Fires are essential for many forests, as they return nutrients to the soil and encourage the growth of essential tree species, such as Black Spruce in Canada’s boreal forests. But because the Arctic is warming twice as fast as the rest of the planet, resulting in longer, warmer, drier summers, evidence suggests that more frequent, more intense fires—and the substantial carbon loss and ecosystem consequences that come with fire—are there for the long haul.

NASA’s Arctic Boreal Vulnerability Experiment (ABoVE) is in the middle of a 10-year airborne field campaign to investigate the social and ecological impacts of the rapidly changing climate in Alaska and northwestern Canada. These include impacts to and from wildfires, changes to wildlife habitats and the thawing of permafrost: perennially frozen ground that contains ice, rocks and sand along with organic material. A warming Arctic is thawing permafrost, which allows decomposition to set it in, releasing more carbon dioxide and methane into the atmosphere.
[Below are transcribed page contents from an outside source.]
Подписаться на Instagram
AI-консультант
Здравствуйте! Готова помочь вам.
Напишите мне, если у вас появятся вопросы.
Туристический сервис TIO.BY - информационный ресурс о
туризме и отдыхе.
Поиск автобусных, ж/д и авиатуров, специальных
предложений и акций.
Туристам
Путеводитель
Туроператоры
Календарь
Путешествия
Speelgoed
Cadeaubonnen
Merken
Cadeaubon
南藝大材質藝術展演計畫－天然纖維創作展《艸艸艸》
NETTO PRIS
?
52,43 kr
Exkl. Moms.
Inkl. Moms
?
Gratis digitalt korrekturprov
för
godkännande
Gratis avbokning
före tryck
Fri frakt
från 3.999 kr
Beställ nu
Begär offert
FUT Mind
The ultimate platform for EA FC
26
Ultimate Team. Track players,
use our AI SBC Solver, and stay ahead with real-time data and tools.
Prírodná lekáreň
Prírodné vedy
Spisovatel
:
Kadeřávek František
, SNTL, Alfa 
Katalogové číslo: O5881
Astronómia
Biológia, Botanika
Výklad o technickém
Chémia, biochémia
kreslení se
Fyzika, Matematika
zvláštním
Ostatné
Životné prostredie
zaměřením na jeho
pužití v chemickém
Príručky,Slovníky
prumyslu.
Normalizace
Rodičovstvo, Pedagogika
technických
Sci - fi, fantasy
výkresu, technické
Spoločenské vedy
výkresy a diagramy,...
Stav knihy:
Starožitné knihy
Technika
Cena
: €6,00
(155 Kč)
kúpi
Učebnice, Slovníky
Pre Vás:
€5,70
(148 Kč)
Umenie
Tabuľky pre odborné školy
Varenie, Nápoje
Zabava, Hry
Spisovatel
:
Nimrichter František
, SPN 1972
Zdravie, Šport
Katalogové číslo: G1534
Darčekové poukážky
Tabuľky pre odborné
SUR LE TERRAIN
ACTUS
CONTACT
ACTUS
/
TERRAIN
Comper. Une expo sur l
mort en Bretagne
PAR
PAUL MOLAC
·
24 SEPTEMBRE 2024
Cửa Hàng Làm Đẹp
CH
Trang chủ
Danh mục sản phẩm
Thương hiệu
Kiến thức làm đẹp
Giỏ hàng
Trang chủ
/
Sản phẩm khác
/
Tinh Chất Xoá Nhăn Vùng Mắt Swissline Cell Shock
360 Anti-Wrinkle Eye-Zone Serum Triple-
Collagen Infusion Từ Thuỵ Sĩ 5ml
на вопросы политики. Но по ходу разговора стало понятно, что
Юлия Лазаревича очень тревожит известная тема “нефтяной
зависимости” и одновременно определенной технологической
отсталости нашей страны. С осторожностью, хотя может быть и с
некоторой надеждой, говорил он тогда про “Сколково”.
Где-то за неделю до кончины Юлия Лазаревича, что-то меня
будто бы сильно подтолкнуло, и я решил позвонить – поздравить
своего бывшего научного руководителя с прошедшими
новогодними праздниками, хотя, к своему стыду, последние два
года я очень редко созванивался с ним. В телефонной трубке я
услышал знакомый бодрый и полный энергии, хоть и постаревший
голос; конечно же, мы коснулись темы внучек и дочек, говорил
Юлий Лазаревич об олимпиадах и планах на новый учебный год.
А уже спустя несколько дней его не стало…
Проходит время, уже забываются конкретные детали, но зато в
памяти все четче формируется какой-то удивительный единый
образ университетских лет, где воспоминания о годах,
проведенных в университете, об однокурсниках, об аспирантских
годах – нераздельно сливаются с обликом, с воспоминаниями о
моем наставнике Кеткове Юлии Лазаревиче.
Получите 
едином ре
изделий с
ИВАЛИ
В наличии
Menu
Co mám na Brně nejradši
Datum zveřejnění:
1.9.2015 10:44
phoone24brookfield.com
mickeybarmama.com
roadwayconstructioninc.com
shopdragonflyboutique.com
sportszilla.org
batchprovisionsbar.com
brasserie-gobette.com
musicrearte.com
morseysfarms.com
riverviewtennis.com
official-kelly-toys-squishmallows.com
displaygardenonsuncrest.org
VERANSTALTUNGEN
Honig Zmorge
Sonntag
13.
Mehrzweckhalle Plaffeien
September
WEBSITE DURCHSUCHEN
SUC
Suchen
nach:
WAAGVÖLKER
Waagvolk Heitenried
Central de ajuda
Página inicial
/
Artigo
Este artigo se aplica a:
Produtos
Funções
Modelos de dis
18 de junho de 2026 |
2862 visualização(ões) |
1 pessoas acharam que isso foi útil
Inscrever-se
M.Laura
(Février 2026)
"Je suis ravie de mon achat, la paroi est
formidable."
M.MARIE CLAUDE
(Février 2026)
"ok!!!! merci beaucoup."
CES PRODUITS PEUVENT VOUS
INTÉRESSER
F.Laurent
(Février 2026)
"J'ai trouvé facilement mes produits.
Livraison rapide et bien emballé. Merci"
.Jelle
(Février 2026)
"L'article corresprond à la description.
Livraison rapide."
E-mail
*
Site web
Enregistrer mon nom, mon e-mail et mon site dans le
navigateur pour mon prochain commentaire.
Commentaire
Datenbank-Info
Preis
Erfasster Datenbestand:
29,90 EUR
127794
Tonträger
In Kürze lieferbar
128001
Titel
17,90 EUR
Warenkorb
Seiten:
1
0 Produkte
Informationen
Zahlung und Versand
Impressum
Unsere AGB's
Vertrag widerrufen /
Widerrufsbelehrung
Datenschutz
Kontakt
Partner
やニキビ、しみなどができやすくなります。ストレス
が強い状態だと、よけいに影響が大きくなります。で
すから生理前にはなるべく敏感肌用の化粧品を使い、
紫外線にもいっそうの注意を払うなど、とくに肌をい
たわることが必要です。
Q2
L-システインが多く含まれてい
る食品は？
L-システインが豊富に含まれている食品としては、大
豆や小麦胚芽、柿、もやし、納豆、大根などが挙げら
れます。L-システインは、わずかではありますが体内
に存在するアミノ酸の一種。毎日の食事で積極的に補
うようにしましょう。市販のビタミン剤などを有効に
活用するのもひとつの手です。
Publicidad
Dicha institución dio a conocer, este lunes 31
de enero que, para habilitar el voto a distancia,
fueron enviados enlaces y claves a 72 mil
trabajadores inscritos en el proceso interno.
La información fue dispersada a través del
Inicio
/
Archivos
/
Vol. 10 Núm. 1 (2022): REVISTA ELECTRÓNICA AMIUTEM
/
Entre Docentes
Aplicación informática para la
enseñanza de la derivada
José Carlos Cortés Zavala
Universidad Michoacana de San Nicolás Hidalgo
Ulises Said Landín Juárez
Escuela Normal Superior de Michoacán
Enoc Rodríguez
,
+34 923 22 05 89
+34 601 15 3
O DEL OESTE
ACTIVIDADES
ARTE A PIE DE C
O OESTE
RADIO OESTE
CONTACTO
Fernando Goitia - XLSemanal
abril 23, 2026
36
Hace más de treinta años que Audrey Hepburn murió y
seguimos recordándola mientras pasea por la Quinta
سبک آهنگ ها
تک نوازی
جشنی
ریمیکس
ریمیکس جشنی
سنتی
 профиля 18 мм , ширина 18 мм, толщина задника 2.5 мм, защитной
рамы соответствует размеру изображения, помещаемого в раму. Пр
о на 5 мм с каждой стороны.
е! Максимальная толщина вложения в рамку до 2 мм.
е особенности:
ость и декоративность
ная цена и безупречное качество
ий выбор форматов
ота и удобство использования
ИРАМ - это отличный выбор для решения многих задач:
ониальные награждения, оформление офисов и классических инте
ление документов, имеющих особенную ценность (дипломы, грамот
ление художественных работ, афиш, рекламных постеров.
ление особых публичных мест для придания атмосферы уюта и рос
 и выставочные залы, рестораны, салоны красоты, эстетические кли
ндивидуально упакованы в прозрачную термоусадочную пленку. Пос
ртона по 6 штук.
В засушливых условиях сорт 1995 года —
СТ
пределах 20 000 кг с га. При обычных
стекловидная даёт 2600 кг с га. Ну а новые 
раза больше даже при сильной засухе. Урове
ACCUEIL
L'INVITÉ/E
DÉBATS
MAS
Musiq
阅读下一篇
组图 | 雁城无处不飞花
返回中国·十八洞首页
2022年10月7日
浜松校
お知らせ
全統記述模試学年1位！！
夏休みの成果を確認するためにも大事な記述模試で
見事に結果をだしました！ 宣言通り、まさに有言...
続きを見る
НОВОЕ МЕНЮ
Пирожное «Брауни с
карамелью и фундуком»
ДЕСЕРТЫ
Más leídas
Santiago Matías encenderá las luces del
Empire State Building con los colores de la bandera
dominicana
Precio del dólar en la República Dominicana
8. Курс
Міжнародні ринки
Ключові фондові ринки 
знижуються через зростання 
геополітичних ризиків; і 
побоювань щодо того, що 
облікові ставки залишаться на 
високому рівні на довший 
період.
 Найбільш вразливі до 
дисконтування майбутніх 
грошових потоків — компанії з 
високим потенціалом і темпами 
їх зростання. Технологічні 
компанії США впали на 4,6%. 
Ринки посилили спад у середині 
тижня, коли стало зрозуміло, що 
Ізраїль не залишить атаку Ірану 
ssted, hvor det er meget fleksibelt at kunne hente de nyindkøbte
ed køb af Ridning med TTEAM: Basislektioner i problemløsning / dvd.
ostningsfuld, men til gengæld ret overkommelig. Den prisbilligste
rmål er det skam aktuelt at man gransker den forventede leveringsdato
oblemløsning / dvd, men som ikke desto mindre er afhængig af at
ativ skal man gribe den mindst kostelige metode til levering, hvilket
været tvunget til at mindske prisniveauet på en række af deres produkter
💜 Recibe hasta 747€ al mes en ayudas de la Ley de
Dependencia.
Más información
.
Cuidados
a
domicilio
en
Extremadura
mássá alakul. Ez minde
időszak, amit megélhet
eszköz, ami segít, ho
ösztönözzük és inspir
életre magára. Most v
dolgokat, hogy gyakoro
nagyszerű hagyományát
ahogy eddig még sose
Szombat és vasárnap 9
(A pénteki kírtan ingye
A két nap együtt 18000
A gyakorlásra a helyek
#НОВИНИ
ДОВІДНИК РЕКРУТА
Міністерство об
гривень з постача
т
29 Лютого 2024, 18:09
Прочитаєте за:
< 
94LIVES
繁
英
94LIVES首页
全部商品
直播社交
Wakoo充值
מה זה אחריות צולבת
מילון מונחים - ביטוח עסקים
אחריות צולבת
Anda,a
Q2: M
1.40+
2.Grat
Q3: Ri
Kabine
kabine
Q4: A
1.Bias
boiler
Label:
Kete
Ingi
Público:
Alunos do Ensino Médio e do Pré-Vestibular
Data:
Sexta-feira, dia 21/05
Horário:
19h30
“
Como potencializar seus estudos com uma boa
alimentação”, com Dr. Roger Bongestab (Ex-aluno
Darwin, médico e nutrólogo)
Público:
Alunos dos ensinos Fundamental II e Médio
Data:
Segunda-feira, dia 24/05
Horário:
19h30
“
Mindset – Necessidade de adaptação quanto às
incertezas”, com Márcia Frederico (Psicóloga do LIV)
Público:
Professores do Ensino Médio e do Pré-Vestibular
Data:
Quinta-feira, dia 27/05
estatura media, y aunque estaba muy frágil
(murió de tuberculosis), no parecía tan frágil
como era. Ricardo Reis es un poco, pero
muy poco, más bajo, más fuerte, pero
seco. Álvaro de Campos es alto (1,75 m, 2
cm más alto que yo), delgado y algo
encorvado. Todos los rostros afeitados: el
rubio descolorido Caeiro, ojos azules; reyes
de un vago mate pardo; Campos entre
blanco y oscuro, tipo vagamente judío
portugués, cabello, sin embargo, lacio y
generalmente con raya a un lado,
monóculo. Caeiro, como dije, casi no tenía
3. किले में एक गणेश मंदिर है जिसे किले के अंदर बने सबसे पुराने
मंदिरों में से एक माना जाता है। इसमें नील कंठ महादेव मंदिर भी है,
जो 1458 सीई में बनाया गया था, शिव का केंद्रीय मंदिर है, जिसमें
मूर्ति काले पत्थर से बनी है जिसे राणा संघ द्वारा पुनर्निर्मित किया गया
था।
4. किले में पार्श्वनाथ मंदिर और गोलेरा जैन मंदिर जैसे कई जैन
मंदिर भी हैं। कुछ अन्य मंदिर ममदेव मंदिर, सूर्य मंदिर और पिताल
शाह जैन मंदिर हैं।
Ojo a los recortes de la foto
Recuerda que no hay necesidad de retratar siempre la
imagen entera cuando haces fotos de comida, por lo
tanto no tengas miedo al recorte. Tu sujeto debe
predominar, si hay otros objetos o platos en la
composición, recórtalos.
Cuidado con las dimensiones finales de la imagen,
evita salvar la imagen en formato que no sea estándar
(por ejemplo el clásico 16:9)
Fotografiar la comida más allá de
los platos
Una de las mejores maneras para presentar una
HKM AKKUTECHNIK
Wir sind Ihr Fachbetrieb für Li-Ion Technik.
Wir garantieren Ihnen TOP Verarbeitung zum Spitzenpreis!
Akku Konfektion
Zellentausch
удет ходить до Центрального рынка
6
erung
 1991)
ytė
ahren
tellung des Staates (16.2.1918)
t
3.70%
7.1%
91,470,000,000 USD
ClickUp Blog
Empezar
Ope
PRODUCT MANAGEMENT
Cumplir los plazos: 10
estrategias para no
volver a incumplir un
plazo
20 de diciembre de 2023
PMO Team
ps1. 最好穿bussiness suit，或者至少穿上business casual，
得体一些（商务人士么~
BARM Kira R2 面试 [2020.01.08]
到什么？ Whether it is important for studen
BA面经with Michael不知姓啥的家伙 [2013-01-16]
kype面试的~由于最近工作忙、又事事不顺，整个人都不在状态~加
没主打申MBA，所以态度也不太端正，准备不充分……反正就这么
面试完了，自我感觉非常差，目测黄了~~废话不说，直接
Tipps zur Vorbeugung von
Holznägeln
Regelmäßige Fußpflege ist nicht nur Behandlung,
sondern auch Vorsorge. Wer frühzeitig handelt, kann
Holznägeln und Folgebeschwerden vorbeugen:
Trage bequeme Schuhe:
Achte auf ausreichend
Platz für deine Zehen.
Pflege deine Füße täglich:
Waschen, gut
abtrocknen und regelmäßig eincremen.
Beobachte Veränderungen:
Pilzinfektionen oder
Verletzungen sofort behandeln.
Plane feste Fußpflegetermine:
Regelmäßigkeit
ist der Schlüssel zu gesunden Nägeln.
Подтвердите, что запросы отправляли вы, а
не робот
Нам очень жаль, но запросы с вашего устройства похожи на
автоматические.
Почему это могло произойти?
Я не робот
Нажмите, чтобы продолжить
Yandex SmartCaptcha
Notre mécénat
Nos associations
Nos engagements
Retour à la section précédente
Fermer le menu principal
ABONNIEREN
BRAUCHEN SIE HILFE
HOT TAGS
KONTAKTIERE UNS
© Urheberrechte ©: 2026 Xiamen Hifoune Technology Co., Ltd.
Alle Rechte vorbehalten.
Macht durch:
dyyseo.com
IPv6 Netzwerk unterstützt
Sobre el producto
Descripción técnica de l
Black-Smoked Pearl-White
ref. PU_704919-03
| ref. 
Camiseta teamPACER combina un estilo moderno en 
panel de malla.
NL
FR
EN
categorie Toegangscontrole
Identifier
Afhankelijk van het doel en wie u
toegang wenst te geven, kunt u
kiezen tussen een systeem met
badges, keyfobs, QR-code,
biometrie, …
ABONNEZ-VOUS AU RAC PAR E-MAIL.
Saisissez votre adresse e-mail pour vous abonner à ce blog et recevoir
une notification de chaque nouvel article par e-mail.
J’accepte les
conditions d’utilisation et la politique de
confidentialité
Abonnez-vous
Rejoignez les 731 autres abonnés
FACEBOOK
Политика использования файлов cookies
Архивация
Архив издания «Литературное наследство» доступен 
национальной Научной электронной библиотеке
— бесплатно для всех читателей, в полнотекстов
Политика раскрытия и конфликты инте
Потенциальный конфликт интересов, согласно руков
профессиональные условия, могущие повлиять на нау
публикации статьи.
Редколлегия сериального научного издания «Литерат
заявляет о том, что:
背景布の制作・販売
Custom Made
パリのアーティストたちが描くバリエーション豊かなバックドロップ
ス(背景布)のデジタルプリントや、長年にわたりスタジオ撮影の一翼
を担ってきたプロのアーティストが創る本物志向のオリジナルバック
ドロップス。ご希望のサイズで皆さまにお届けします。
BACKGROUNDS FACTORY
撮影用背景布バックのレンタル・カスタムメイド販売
Fires speed up that process by burning away many inches of the insulating layer of unfrozen organic soil, exposing frozen soil to the warmer air.

For the last few years, ABoVE has been flying aircraft equipped with radar and lidar instrumentation to the Northwest Territories to monitor permafrost loss in burned areas. The data reveal that the ground in burned areas is sinking faster year by year as the ground thaws, Griffith said. The airborne data taken over carefully measured ground locations will help to connect those changes at sites to what NASA researchers observe across North America from landcover and ice-measuring satellites.

As the scorched boreal forests recover, the once dominating conifers—tree species that retain their leaves year-round—are being replaced by deciduous trees, which can have follow-on ecosystem effects that scientists are still trying to understand. “It’s clear that birds and animals, as well as people who live in or around these forests and who depend on wildlife for food, will have to adapt,” Griffith said. “The climate changes and other environmental changes that are impacting northern ecosystems and the people who live there are happening because of decisions that are being made far, far away. We are all truly connected.”